Steven W. Running, Ragan M. Callaway, Anna Sala, Jack A. Stanford


Arctic Tundra, Boreal Forest, Climate Change, Evapotranspiration, Remote Sensing, Vegetation Productivity


University of Montana


I applied a satellite remote sensing based production efficiency model (PEM) using an integrated AVHRR and MODIS FPAR/LAI time series with a regionally corrected NCEP/NCAR reanalysis surface meteorology and NASA/GEWEX shortwave solar radiation inputs to assess annual terrestrial net primary productivity (NPP) for the pan-Arctic basin and Alaska from 1983 to 2005. I developed a satellite remote sensing based evapotranspiration (ET) algorithm using GIMMS NDVI with the above meteorology inputs to assess spatial patterns and temporal trends in ET over the pan-Arctic region. I then analyzed associated changes in the regional water balance defined as the difference between precipitation (P) and ET. I finally analyzed the effects of regional climate oscillations on vegetation productivity and the regional water balance.

The results show that low temperature constraints on Boreal-Arctic NPP are decreasing by 0.43% per year ( P < 0.001), whereas a positive trend in vegetation moisture constraints of 0.49% per year ( P = 0.04) are offsetting the potential benefits of longer growing seasons and contributing to recent drought related disturbances in NPP. The PEM simulations of NPP seasonality, annual anomalies and trends are similar to stand inventory network measurements of boreal aspen stem growth ( r = 0.56; P = 0.007) and atmospheric CO2 measurement based estimates of the timing of growing season onset (r = 0.78; P < 0.001).
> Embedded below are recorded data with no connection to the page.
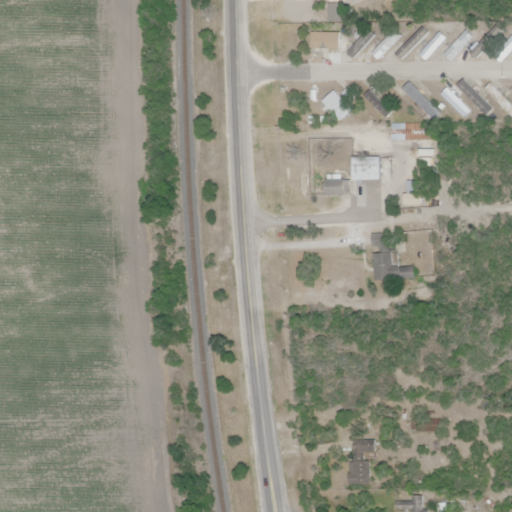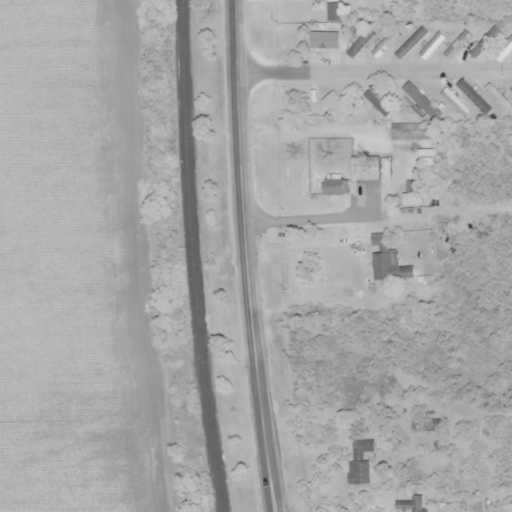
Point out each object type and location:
building: (325, 39)
building: (361, 43)
building: (387, 44)
building: (412, 45)
building: (459, 45)
building: (362, 46)
building: (386, 46)
building: (458, 46)
building: (433, 47)
building: (435, 47)
building: (481, 47)
building: (505, 49)
building: (476, 97)
building: (473, 100)
building: (499, 100)
building: (419, 101)
building: (422, 101)
building: (457, 102)
building: (378, 104)
building: (378, 104)
building: (454, 104)
building: (337, 105)
building: (337, 107)
building: (372, 167)
building: (366, 171)
building: (336, 187)
railway: (191, 256)
road: (250, 256)
building: (389, 264)
building: (362, 463)
building: (362, 466)
building: (409, 503)
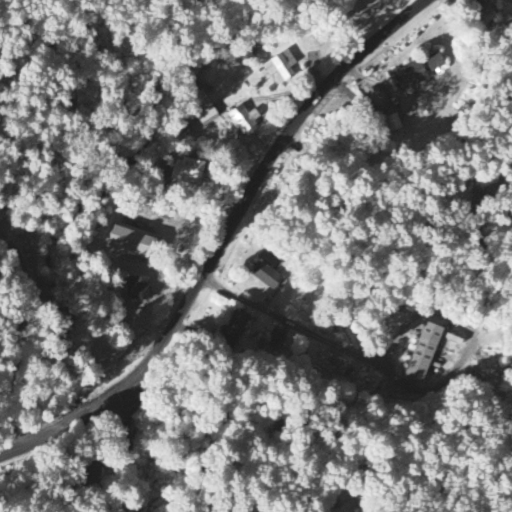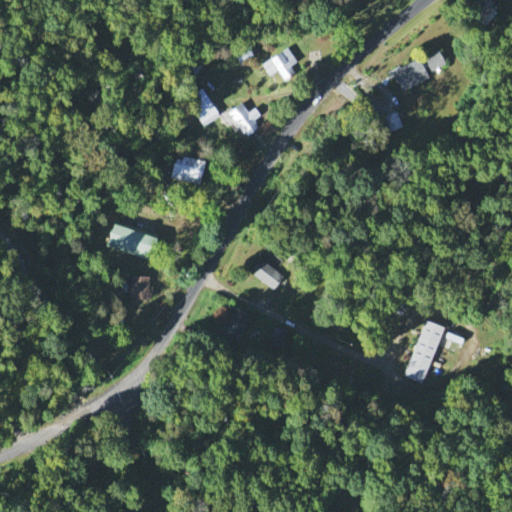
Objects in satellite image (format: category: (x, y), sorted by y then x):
building: (485, 11)
building: (433, 59)
building: (280, 62)
building: (408, 73)
building: (203, 105)
building: (241, 117)
building: (186, 168)
road: (249, 192)
building: (129, 240)
building: (266, 272)
building: (139, 286)
building: (237, 319)
road: (290, 321)
road: (19, 334)
building: (277, 335)
building: (422, 350)
road: (77, 415)
road: (27, 439)
road: (128, 450)
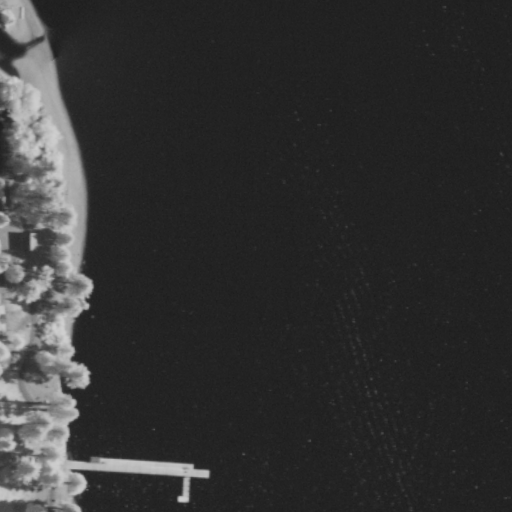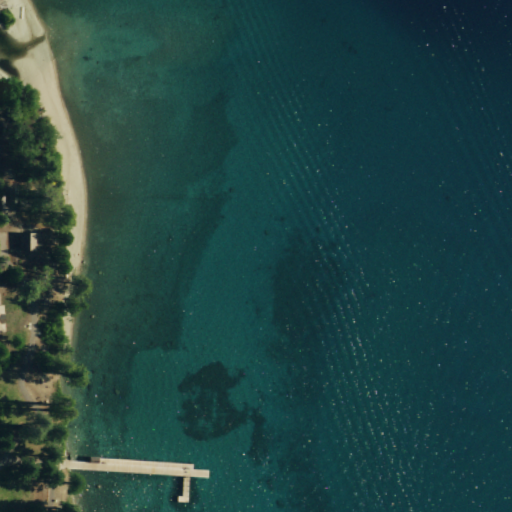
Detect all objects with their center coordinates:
building: (31, 193)
railway: (69, 195)
building: (1, 202)
building: (25, 241)
road: (8, 273)
road: (30, 398)
road: (24, 459)
road: (57, 463)
pier: (136, 467)
pier: (181, 487)
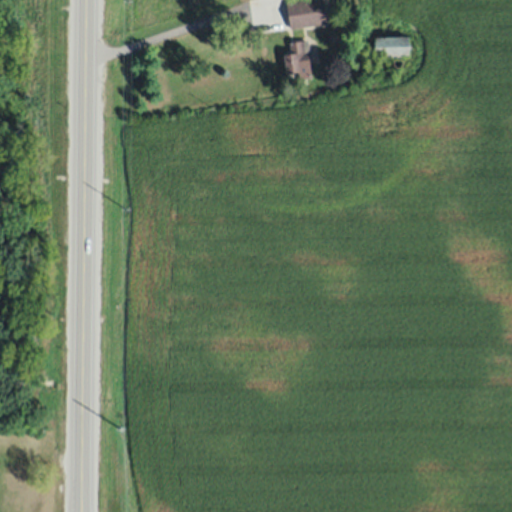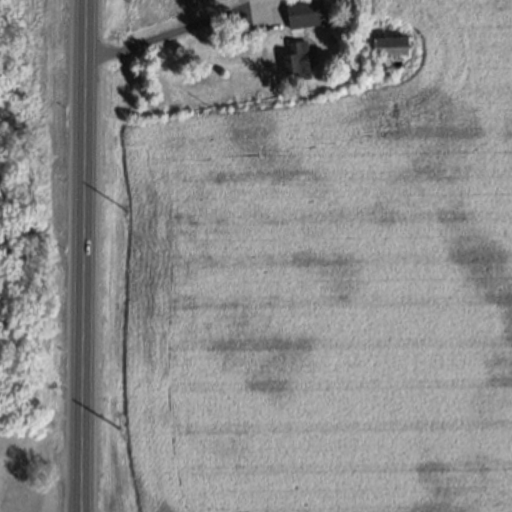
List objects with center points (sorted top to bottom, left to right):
building: (305, 13)
building: (305, 14)
road: (180, 31)
building: (390, 46)
building: (391, 46)
building: (297, 59)
building: (297, 60)
road: (82, 255)
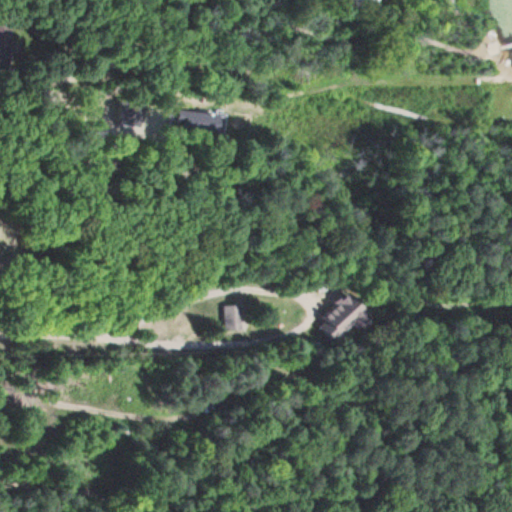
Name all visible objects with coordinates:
building: (337, 316)
building: (232, 317)
road: (218, 502)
The simulated monthly ET results agree well (RMSE = 8.3 mm month-1; R2 = 0.89) with tower measurements for regionally dominant land cover types. Generally positive trends in ET, precipitation and available river discharge measurements imply that the pan-Arctic terrestrial water cycle is intensifying. Increasing water deficits occurred in some boreal and temperate grassland regions, which agree with regional drought records and recent satellite observations of vegetation browning and productivity decreases.
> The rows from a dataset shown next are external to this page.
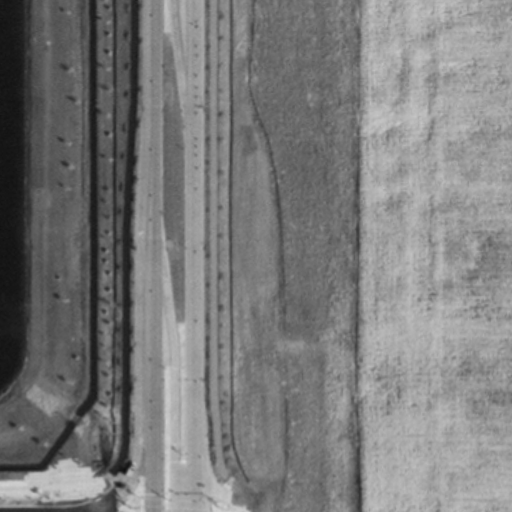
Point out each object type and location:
road: (181, 68)
road: (128, 242)
road: (211, 247)
road: (152, 255)
road: (192, 256)
road: (138, 343)
road: (172, 384)
traffic signals: (172, 460)
traffic signals: (127, 482)
road: (123, 489)
traffic signals: (153, 493)
road: (221, 496)
road: (175, 502)
road: (134, 506)
road: (216, 509)
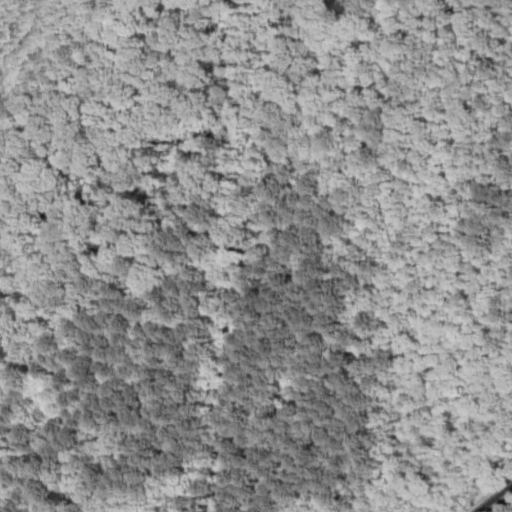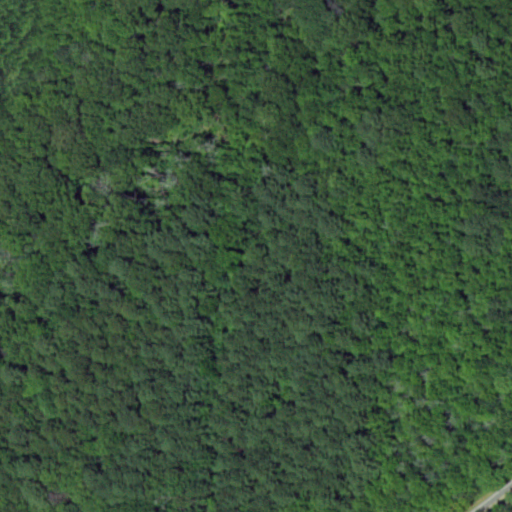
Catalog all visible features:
road: (497, 500)
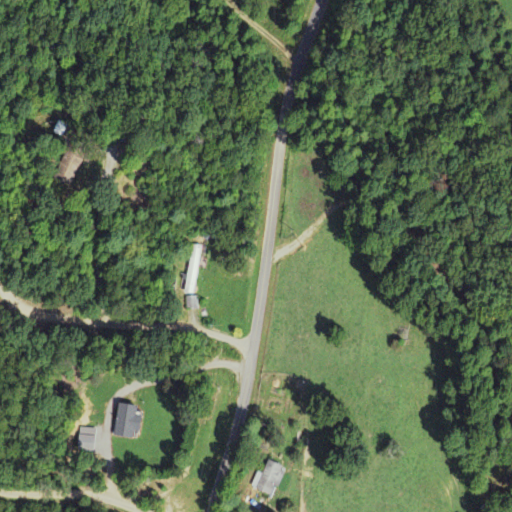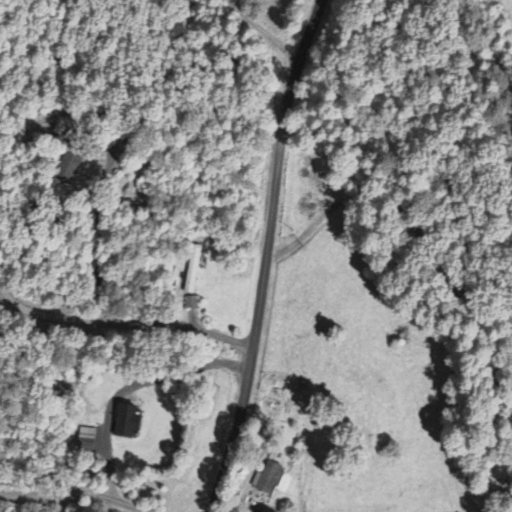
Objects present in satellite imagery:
road: (265, 255)
road: (121, 321)
building: (132, 422)
building: (92, 440)
building: (268, 479)
road: (76, 493)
Climate oscillations including Arctic Oscillation and Pacific Decadal Oscillation influence NPP by regulating seasonal patterns of low temperature and moisture constraints to photosynthesis.

The pan-Arctic water balance is changing in complex ways in response to climate change and variability, with direct linkages to terrestrial carbon and energy cycles. Consequently, drought induced NPP decreases may become more frequent and widespread, though the occurrence and severity of drought events will depend on future water cycle patterns.